**REQUIRED WORK**: Convert the records below into a Markdown table with two columns, Row and Text, numbering each nonblank line in Row and putting the line itself in Text. Leave out the blank lines and the pictures.

○ ○ ○ ○ ○ ○ ○

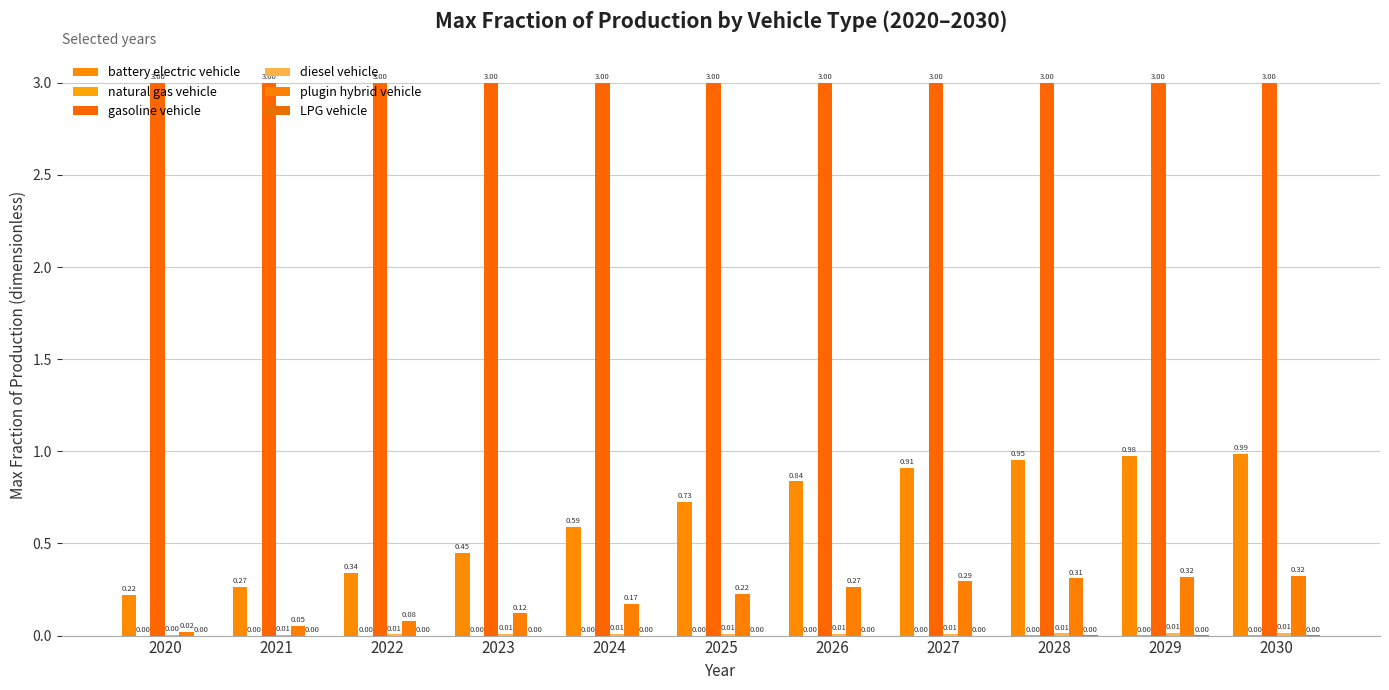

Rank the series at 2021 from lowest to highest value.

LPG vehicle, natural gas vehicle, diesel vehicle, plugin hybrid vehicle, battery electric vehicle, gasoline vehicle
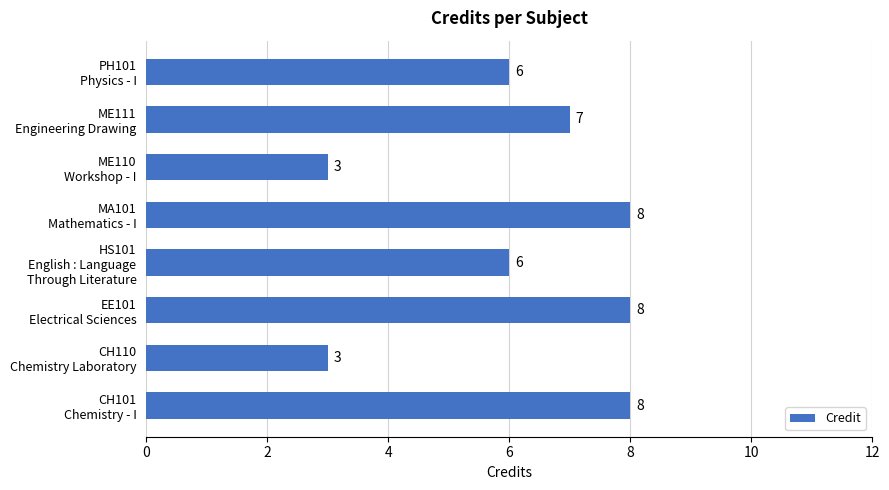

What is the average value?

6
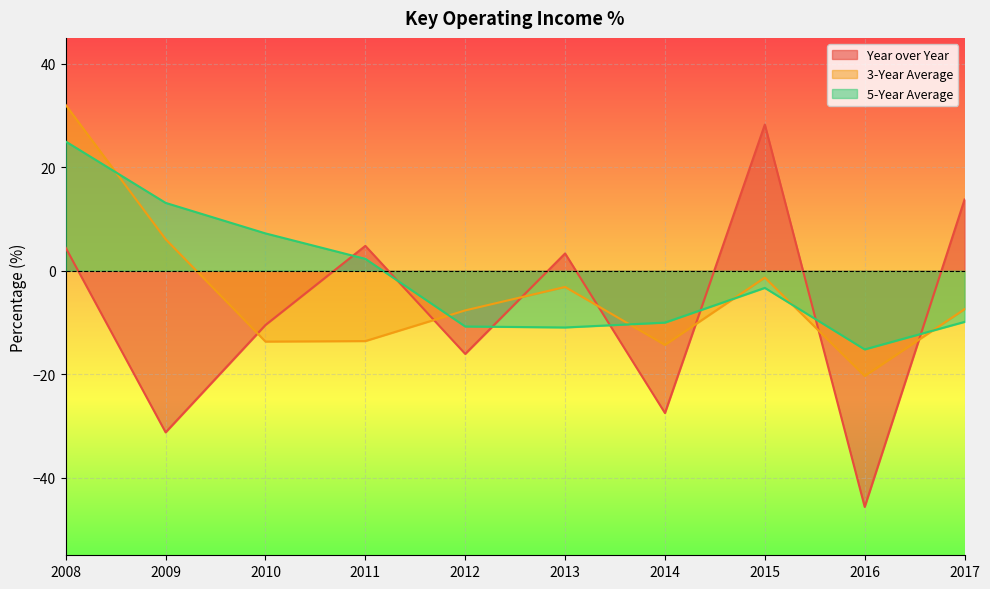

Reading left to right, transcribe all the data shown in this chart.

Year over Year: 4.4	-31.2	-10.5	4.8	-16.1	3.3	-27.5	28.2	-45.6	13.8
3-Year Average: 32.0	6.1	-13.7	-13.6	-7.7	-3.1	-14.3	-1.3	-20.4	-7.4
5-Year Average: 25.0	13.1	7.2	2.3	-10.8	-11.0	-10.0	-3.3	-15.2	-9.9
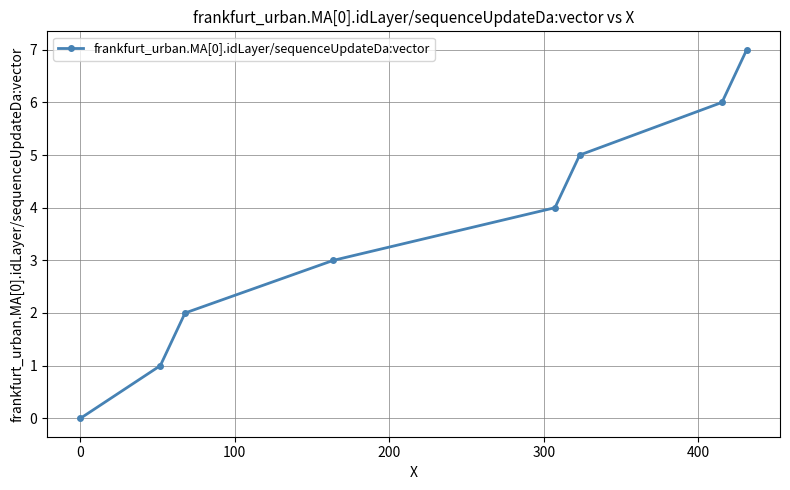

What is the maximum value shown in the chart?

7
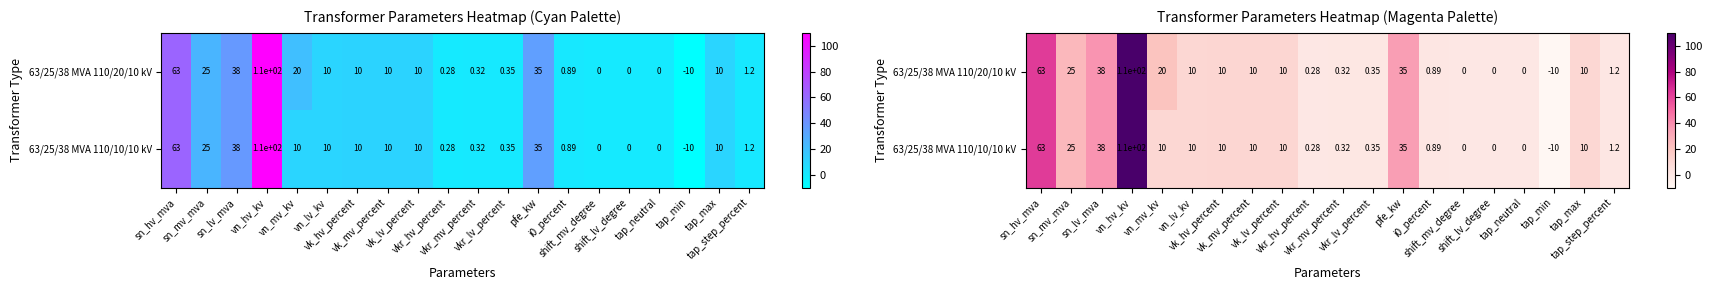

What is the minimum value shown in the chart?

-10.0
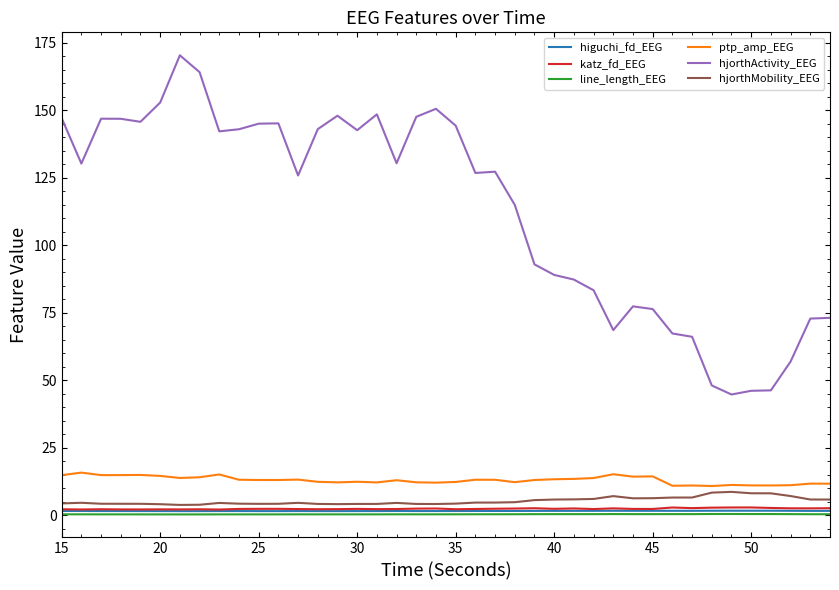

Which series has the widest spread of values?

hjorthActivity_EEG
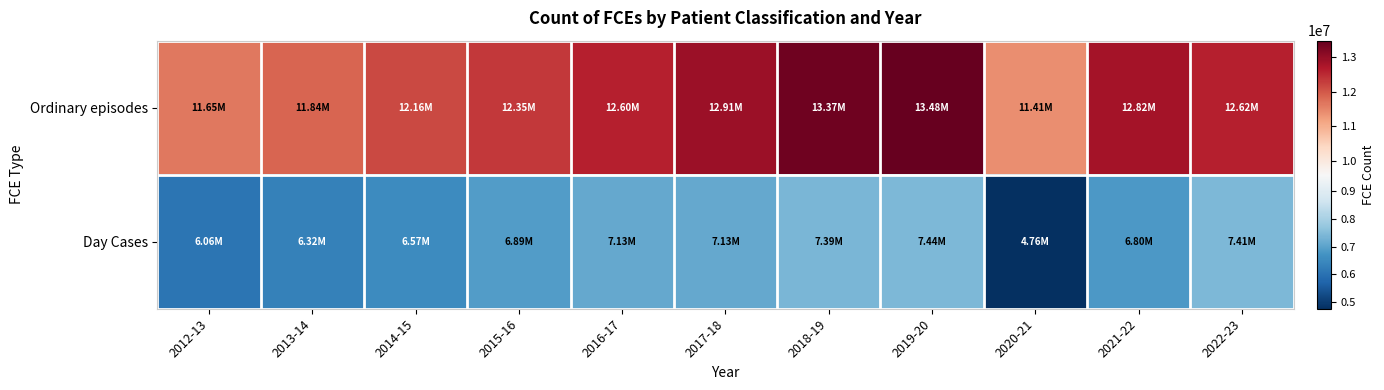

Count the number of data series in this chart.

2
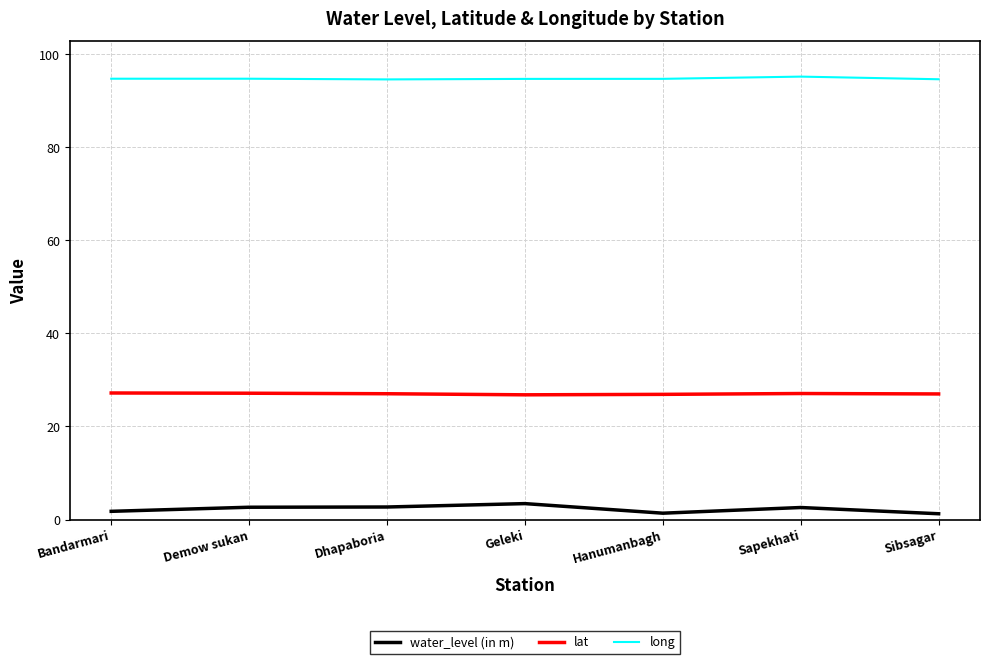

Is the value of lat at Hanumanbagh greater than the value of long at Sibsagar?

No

○ ○ ○ ○ ○ ○ ○

**RESULT OF THIS TASK**:
| Row | Text |
|---|---|
| 1 | Rank the series at 2021 from lowest to highest value. |
| 2 | LPG vehicle, natural gas vehicle, diesel vehicle, plugin hybrid vehicle, battery electric vehicle, gasoline vehicle |
| 3 | What is the average value? |
| 4 | 6 |
| 5 | Reading left to right, transcribe all the data shown in this chart. |
| 6 | Year over Year: 4.4	-31.2	-10.5	4.8	-16.1	3.3	-27.5	28.2	-45.6	13.8 |
| 7 | 3-Year Average: 32.0	6.1	-13.7	-13.6	-7.7	-3.1	-14.3	-1.3	-20.4	-7.4 |
| 8 | 5-Year Average: 25.0	13.1	7.2	2.3	-10.8	-11.0	-10.0	-3.3	-15.2	-9.9 |
| 9 | What is the maximum value shown in the chart? |
| 10 | 7 |
| 11 | What is the minimum value shown in the chart? |
| 12 | -10.0 |
| 13 | Which series has the widest spread of values? |
| 14 | hjorthActivity_EEG |
| 15 | Count the number of data series in this chart. |
| 16 | 2 |
| 17 | Is the value of lat at Hanumanbagh greater than the value of long at Sibsagar? |
| 18 | No |